» **Exercise materials**

————————

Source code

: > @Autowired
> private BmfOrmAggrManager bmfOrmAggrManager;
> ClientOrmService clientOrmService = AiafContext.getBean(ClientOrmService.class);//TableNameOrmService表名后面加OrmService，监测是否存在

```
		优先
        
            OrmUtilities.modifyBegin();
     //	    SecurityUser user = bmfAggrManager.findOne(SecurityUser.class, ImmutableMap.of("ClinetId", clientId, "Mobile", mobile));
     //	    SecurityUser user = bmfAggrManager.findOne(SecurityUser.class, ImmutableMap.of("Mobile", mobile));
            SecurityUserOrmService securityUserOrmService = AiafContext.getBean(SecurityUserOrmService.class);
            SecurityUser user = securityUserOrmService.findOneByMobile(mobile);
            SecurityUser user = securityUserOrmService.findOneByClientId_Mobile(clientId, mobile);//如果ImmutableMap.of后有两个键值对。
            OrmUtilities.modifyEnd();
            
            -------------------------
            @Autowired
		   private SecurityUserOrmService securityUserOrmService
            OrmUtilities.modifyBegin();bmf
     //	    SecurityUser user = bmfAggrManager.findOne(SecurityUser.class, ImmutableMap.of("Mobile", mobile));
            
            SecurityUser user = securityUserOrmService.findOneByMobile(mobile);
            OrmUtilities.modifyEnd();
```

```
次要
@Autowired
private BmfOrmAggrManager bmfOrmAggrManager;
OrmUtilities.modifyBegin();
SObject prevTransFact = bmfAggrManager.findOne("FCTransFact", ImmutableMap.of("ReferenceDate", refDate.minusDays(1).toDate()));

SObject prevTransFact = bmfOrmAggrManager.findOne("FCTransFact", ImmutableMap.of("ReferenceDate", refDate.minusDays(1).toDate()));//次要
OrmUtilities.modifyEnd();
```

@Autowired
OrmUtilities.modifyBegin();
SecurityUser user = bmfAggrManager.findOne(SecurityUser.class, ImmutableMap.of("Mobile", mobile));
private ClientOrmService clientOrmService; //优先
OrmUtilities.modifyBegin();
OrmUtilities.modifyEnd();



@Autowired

————————

» **Problem details**
Determine how many lines of the listing include the word "prevTransFact" and report nothing but the number.

» **Expected answer**
2